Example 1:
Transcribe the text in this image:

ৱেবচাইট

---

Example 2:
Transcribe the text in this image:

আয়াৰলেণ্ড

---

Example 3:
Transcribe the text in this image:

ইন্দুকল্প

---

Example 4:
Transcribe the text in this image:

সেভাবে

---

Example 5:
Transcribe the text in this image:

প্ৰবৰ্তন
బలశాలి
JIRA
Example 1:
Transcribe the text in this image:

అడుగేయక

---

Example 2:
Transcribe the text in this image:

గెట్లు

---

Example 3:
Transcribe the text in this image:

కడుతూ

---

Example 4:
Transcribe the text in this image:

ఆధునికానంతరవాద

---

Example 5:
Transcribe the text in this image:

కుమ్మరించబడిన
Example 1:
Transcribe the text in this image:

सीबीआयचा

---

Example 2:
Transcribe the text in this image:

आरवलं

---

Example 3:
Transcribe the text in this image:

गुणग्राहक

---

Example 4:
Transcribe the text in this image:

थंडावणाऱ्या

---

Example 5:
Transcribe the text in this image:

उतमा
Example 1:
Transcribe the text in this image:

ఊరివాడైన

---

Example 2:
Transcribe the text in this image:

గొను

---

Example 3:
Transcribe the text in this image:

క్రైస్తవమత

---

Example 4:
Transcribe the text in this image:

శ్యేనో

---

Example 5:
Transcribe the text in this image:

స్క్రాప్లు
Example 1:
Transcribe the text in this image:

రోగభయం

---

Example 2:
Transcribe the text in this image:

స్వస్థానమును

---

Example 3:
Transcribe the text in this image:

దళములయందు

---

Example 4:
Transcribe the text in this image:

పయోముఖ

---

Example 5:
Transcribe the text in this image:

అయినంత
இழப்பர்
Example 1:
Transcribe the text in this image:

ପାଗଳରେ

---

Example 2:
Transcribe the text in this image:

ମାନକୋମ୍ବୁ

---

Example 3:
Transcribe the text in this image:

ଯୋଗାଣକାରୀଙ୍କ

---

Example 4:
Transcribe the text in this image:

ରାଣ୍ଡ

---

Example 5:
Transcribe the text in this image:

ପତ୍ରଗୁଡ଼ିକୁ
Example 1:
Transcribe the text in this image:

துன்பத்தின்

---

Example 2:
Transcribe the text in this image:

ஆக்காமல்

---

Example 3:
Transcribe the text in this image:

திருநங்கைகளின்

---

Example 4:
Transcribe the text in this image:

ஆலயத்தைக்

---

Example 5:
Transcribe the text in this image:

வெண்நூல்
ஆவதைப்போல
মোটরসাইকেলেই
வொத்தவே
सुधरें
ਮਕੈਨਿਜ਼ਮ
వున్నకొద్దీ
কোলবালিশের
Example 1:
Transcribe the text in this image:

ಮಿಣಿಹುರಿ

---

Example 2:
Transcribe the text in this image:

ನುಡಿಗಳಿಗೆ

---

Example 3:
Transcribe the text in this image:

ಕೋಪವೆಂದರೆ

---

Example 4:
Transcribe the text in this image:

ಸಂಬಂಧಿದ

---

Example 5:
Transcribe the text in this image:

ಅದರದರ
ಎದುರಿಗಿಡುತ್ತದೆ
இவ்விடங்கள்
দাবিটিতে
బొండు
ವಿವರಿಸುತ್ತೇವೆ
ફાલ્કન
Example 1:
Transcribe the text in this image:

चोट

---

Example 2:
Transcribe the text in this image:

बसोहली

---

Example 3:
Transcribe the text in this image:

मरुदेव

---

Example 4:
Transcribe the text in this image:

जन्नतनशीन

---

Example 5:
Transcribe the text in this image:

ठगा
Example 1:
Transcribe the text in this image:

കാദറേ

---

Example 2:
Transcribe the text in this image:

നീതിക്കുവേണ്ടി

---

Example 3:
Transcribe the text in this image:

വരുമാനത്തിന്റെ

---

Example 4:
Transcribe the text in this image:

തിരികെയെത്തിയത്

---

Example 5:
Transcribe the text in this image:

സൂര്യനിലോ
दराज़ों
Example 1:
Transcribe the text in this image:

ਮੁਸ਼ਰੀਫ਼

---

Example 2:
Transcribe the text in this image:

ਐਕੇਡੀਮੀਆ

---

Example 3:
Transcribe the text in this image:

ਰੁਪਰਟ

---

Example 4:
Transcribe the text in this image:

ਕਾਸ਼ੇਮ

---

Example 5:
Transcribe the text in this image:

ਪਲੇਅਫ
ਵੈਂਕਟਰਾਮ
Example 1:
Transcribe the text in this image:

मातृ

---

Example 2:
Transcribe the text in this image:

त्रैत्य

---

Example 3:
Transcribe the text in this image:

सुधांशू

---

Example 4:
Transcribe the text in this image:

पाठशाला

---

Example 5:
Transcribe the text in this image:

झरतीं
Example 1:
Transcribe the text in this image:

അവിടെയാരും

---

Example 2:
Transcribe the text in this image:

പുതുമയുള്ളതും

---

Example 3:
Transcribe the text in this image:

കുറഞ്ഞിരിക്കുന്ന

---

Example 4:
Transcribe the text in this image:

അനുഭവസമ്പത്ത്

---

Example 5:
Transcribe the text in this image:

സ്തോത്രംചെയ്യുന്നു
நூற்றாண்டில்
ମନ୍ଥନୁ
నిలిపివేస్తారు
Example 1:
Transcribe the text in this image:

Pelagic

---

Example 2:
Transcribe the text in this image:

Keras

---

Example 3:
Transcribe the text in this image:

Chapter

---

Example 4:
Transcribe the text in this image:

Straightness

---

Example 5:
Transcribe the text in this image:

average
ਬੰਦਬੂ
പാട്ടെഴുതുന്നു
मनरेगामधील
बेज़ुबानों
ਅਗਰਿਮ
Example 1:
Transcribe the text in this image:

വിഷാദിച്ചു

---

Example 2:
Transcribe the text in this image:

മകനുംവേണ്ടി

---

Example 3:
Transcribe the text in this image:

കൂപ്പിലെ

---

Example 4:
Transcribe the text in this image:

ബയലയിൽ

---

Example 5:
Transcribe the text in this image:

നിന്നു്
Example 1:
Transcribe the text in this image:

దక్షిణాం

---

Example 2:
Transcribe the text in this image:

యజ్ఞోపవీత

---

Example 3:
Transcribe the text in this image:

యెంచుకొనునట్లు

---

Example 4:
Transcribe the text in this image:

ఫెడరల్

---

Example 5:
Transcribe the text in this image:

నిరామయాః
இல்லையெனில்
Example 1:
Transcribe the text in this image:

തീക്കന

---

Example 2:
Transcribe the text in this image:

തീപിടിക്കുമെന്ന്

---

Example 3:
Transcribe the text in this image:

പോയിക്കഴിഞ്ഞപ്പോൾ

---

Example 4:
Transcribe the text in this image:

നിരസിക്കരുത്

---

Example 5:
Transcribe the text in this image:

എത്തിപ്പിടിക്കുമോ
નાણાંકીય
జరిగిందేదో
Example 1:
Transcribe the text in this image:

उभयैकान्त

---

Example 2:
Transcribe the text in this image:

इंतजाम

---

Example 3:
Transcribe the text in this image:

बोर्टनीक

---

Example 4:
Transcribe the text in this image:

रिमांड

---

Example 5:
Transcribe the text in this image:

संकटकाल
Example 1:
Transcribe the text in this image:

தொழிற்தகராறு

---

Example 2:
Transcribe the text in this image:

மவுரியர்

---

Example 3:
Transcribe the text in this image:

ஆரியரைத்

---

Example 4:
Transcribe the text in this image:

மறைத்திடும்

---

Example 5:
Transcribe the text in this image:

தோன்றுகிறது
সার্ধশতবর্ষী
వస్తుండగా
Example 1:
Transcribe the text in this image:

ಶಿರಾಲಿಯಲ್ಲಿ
------------------------------------------------------------------------
#### [YOUR TASK]
Every entry should be output exactly as written, please.

#### [RESPONSE TO THIS EXERCISE]
Example 1:
Transcribe the text in this image:

ৱেবচাইট

---

Example 2:
Transcribe the text in this image:

আয়াৰলেণ্ড

---

Example 3:
Transcribe the text in this image:

ইন্দুকল্প

---

Example 4:
Transcribe the text in this image:

সেভাবে

---

Example 5:
Transcribe the text in this image:

প্ৰবৰ্তন
బలశాలి
JIRA
Example 1:
Transcribe the text in this image:

అడుగేయక

---

Example 2:
Transcribe the text in this image:

గెట్లు

---

Example 3:
Transcribe the text in this image:

కడుతూ

---

Example 4:
Transcribe the text in this image:

ఆధునికానంతరవాద

---

Example 5:
Transcribe the text in this image:

కుమ్మరించబడిన
Example 1:
Transcribe the text in this image:

सीबीआयचा

---

Example 2:
Transcribe the text in this image:

आरवलं

---

Example 3:
Transcribe the text in this image:

गुणग्राहक

---

Example 4:
Transcribe the text in this image:

थंडावणाऱ्या

---

Example 5:
Transcribe the text in this image:

उतमा
Example 1:
Transcribe the text in this image:

ఊరివాడైన

---

Example 2:
Transcribe the text in this image:

గొను

---

Example 3:
Transcribe the text in this image:

క్రైస్తవమత

---

Example 4:
Transcribe the text in this image:

శ్యేనో

---

Example 5:
Transcribe the text in this image:

స్క్రాప్లు
Example 1:
Transcribe the text in this image:

రోగభయం

---

Example 2:
Transcribe the text in this image:

స్వస్థానమును

---

Example 3:
Transcribe the text in this image:

దళములయందు

---

Example 4:
Transcribe the text in this image:

పయోముఖ

---

Example 5:
Transcribe the text in this image:

అయినంత
இழப்பர்
Example 1:
Transcribe the text in this image:

ପାଗଳରେ

---

Example 2:
Transcribe the text in this image:

ମାନକୋମ୍ବୁ

---

Example 3:
Transcribe the text in this image:

ଯୋଗାଣକାରୀଙ୍କ

---

Example 4:
Transcribe the text in this image:

ରାଣ୍ଡ

---

Example 5:
Transcribe the text in this image:

ପତ୍ରଗୁଡ଼ିକୁ
Example 1:
Transcribe the text in this image:

துன்பத்தின்

---

Example 2:
Transcribe the text in this image:

ஆக்காமல்

---

Example 3:
Transcribe the text in this image:

திருநங்கைகளின்

---

Example 4:
Transcribe the text in this image:

ஆலயத்தைக்

---

Example 5:
Transcribe the text in this image:

வெண்நூல்
ஆவதைப்போல
মোটরসাইকেলেই
வொத்தவே
सुधरें
ਮਕੈਨਿਜ਼ਮ
వున్నకొద్దీ
কোলবালিশের
Example 1:
Transcribe the text in this image:

ಮಿಣಿಹುರಿ

---

Example 2:
Transcribe the text in this image:

ನುಡಿಗಳಿಗೆ

---

Example 3:
Transcribe the text in this image:

ಕೋಪವೆಂದರೆ

---

Example 4:
Transcribe the text in this image:

ಸಂಬಂಧಿದ

---

Example 5:
Transcribe the text in this image:

ಅದರದರ
ಎದುರಿಗಿಡುತ್ತದೆ
இவ்விடங்கள்
দাবিটিতে
బొండు
ವಿವರಿಸುತ್ತೇವೆ
ફાલ્કન
Example 1:
Transcribe the text in this image:

चोट

---

Example 2:
Transcribe the text in this image:

बसोहली

---

Example 3:
Transcribe the text in this image:

मरुदेव

---

Example 4:
Transcribe the text in this image:

जन्नतनशीन

---

Example 5:
Transcribe the text in this image:

ठगा
Example 1:
Transcribe the text in this image:

കാദറേ

---

Example 2:
Transcribe the text in this image:

നീതിക്കുവേണ്ടി

---

Example 3:
Transcribe the text in this image:

വരുമാനത്തിന്റെ

---

Example 4:
Transcribe the text in this image:

തിരികെയെത്തിയത്

---

Example 5:
Transcribe the text in this image:

സൂര്യനിലോ
दराज़ों
Example 1:
Transcribe the text in this image:

ਮੁਸ਼ਰੀਫ਼

---

Example 2:
Transcribe the text in this image:

ਐਕੇਡੀਮੀਆ

---

Example 3:
Transcribe the text in this image:

ਰੁਪਰਟ

---

Example 4:
Transcribe the text in this image:

ਕਾਸ਼ੇਮ

---

Example 5:
Transcribe the text in this image:

ਪਲੇਅਫ
ਵੈਂਕਟਰਾਮ
Example 1:
Transcribe the text in this image:

मातृ

---

Example 2:
Transcribe the text in this image:

त्रैत्य

---

Example 3:
Transcribe the text in this image:

सुधांशू

---

Example 4:
Transcribe the text in this image:

पाठशाला

---

Example 5:
Transcribe the text in this image:

झरतीं
Example 1:
Transcribe the text in this image:

അവിടെയാരും

---

Example 2:
Transcribe the text in this image:

പുതുമയുള്ളതും

---

Example 3:
Transcribe the text in this image:

കുറഞ്ഞിരിക്കുന്ന

---

Example 4:
Transcribe the text in this image:

അനുഭവസമ്പത്ത്

---

Example 5:
Transcribe the text in this image:

സ്തോത്രംചെയ്യുന്നു
நூற்றாண்டில்
ମନ୍ଥନୁ
నిలిపివేస్తారు
Example 1:
Transcribe the text in this image:

Pelagic

---

Example 2:
Transcribe the text in this image:

Keras

---

Example 3:
Transcribe the text in this image:

Chapter

---

Example 4:
Transcribe the text in this image:

Straightness

---

Example 5:
Transcribe the text in this image:

average
ਬੰਦਬੂ
പാട്ടെഴുതുന്നു
मनरेगामधील
बेज़ुबानों
ਅਗਰਿਮ
Example 1:
Transcribe the text in this image:

വിഷാദിച്ചു

---

Example 2:
Transcribe the text in this image:

മകനുംവേണ്ടി

---

Example 3:
Transcribe the text in this image:

കൂപ്പിലെ

---

Example 4:
Transcribe the text in this image:

ബയലയിൽ

---

Example 5:
Transcribe the text in this image:

നിന്നു്
Example 1:
Transcribe the text in this image:

దక్షిణాం

---

Example 2:
Transcribe the text in this image:

యజ్ఞోపవీత

---

Example 3:
Transcribe the text in this image:

యెంచుకొనునట్లు

---

Example 4:
Transcribe the text in this image:

ఫెడరల్

---

Example 5:
Transcribe the text in this image:

నిరామయాః
இல்லையெனில்
Example 1:
Transcribe the text in this image:

തീക്കന

---

Example 2:
Transcribe the text in this image:

തീപിടിക്കുമെന്ന്

---

Example 3:
Transcribe the text in this image:

പോയിക്കഴിഞ്ഞപ്പോൾ

---

Example 4:
Transcribe the text in this image:

നിരസിക്കരുത്

---

Example 5:
Transcribe the text in this image:

എത്തിപ്പിടിക്കുമോ
નાણાંકીય
జరిగిందేదో
Example 1:
Transcribe the text in this image:

उभयैकान्त

---

Example 2:
Transcribe the text in this image:

इंतजाम

---

Example 3:
Transcribe the text in this image:

बोर्टनीक

---

Example 4:
Transcribe the text in this image:

रिमांड

---

Example 5:
Transcribe the text in this image:

संकटकाल
Example 1:
Transcribe the text in this image:

தொழிற்தகராறு

---

Example 2:
Transcribe the text in this image:

மவுரியர்

---

Example 3:
Transcribe the text in this image:

ஆரியரைத்

---

Example 4:
Transcribe the text in this image:

மறைத்திடும்

---

Example 5:
Transcribe the text in this image:

தோன்றுகிறது
সার্ধশতবর্ষী
వస్తుండగా
Example 1:
Transcribe the text in this image:

ಶಿರಾಲಿಯಲ್ಲಿ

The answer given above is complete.